On the other hand Headey, Brown, and Dance make for one of the classiest supporting casts I’ve seen in a DTV production. Bennett gives a solid performance that is worldly but not unduly precocious, and endearing but not saccharine. Maybe not on the level of Natalie Portman in Léon, but up there with Dakota Fanning in Man on Fire. It’s too bad she doesn’t have an eccentric and/or damaged character to play against like Jean Reno’s Léon or Denzel Washington’s Creasy.
Several other key relationships are introduced and left only barely defined. The oddly subdued animosity between Dial and Collins in their final confrontation hints at a long friendship that is never really established, especially since Collins acts throughout like a soulless manipulator. To the film’s credit the end of that scene boldly bucks the B action cliché.
Principal Rooney didn’t care about Mr. Smith’s unconventional methods, or his two dozen twins who sometimes hung around the teachers’ lounge. All that mattered was that truancy was down 99.9%.
As terrorism figures into the plot, albeit tangentially, the film does have a few things to say about the current state of world affairs, mostly in the form of little jabs at the U.S. administration. Collins acts like a smug, overbearing asshole toward his British counterparts, who grudgingly cooperate while cursing him under their breath. When a British officer is killed during the hunt, an emotional Ballard demands to know why Dial is such an important quarry, and Collins dismissively replies he’s vital to the interests of the U.S. government. Ballard scoffs, as one wishes the White House press corps might get up the nerve to do some day. On the other hand, Collins does get a somewhat sympathetic scene in which he gripes that he takes all kinds of risks in the service of his country and the only thanks he gets is a subpoena from a Congressional oversight committee.

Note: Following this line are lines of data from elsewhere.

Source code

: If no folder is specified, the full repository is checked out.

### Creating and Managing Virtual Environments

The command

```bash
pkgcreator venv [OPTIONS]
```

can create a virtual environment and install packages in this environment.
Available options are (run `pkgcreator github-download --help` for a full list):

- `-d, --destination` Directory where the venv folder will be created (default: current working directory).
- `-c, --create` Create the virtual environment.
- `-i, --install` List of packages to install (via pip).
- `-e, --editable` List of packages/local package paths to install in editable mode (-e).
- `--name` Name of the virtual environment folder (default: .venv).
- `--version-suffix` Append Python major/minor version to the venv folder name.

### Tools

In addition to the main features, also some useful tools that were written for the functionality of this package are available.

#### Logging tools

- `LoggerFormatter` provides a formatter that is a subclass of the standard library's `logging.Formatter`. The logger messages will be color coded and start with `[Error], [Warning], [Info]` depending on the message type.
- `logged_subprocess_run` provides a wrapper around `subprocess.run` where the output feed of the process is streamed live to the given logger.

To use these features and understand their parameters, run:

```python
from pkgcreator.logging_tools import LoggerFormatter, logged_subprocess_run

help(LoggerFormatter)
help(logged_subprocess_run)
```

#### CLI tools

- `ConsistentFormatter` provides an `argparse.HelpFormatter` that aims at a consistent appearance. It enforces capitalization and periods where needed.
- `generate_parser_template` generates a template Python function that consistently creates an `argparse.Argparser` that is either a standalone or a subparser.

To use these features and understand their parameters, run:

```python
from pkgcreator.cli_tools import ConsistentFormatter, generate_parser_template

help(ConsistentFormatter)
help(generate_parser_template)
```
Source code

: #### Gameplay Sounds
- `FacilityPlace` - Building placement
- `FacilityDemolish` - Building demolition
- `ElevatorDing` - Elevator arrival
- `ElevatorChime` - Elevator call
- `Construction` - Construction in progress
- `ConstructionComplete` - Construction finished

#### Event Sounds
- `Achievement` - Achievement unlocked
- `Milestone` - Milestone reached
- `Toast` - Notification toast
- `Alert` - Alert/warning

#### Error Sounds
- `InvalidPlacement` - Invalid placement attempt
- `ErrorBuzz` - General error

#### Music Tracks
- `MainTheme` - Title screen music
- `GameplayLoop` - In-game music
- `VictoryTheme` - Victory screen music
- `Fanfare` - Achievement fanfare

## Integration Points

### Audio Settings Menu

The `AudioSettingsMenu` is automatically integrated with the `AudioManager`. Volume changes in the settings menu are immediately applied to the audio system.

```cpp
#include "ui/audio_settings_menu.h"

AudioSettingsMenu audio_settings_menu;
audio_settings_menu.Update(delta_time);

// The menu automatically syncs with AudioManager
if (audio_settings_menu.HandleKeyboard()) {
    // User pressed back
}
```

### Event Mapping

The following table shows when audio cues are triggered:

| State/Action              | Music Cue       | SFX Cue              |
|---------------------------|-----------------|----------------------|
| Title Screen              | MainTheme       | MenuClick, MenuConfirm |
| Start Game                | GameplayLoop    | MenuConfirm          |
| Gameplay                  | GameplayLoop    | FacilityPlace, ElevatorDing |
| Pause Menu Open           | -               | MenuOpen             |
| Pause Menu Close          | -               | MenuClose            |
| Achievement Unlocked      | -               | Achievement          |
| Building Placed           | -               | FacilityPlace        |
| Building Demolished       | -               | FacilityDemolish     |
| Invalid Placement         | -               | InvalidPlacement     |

Though The Contractor shows much promise, and easily surpasses the lazy Detonator, it’s ultimately only moderately compelling. The problem with eschewing action in DTV productions is that the script is rarely clever enough to make up the difference. I suspect a lot of character development ending up getting cut, undermining the film’s key strength.
"Here’s a little gift from your old friend Minnesota Fats."
Still, this very polished DTV is one more sign that these projects are really narrowing the gap with theatrical films. Next to The Contractor the average Seagal DTV looks like a kindergarten play. That is, if the kindergarteners were heavily sedated. And really, why shouldn’t they be? Why let Mother Nature decide when naptime is? Wimbledon final on TV? NyQuil Twinkie time. Seagal swears by them.
Like the film itself the cover is well presented, although it gives the false impression that this is another shoot ’em up like The Detonator. And that Wesley is going to get his jungle fever on, a promise I believe The Detonator also failed to deliver on. It’s a sad state of affairs that the wheezing, porcine Seagal seems to be exercising his libido a lot more lately.
Taking a page from the explosively successful American Idol, Iron Chef introduced its own asshole British critic.
Sony is notorious for brown paper bag DTV releases, despite the virtual impossibility of understanding whatever Seagal is sleepily mumbling into his armpit without subtitles. However they went all out this time. Not only are there multilingual subtitles, but an actual feature: "A Look Inside The Contractor." Unfortunately this turns out to be a shallow promo piece, full of kind words for Wesley and Bulgaria but no discussion of the action mechanics. According to the cast and crew Wesley "is faster than the camera" and "brings earth, smell, sweat" to the film but not "a whole bunch of ego." There, I knew David Goyer was full of crap.